At 7:02 a.m., December 7, 1941, an army mobile radar unit set up on Oahu Island in Hawaii picked up the tell-tale blips of approaching aircraft. The two privates operating the radar contacted the Army's General Information Center, but the duty officer there told them to remain calm; the planes were probably American B-17s flying in from California. In fact, they were Japanese aircraft that had been launched from six aircraft carriers 200 miles north of Hawaii.

At 7:55 a.m., the first Japanese bombs fell on Pearl Harbor, the main base of the U.S. Pacific Fleet. Moored in the harbor were more than 70 warships, including eight of the fleet's nine battleships. There were also 2 heavy cruisers, 29 destroyers, and 5 submarines. Four hundred airplanes were stationed nearby.

Japanese torpedo bombers, flying just 50 feet above the water, launched torpedoes at the docked American warships. Japanese dive bombers strafed the ships' decks with machine gun fire, while Japanese fighters dropped high explosive bombs on the aircraft sitting on the ground. Within half an hour, the U.S. Pacific Fleet was virtually destroyed. The U.S. battleship Arizona was a burning hulk. Three other large ships--the Oklahoma, the West Virginia, and the California--were sinking.
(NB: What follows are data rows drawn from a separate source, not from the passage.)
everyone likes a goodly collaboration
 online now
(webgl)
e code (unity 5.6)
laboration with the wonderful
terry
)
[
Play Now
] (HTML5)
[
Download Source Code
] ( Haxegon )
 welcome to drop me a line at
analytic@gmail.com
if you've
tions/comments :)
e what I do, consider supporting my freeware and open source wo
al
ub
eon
A second attack took place at 9 a.m., but the damage had been done. Seven of the eight battleships were sunk or severely damaged. Out of the 400 aircraft, 188 had been destroyed and 159 were severely damaged. The worst damage occurred to the Arizona; a thousand of the ship's sailors drowned or burned to death. Altogether, 2,403 Americans died during the Japanese attack on Pearl Harbor; another 1,178 were wounded. Japan lost just 55 men.

It was not a total disaster, however. Japan had failed to destroy Pearl Harbor's ship repair facilities, the base's power plant, or its fuel tanks. Even more important, three U.S. aircraft carriers, which had been on routine maneuvers, escaped destruction. But it had been a devastating blow nonetheless. Later in the day on December 7, Japanese forces launched attacks throughout the Pacific, striking Guam, Hong Kong, Malaya, Midway Island, the Philippine Islands, and Wake Island.

The next day, President Roosevelt appeared before a joint session of Congress to ask for a declaration of war. He began his address with these famous words: "Yesterday, December 7, 1941--a date that will live in infamy--the United States of America was suddenly and deliberately attacked by naval and air forces of the Empire of Japan." Congress declared war on Japan with but one dissenting vote.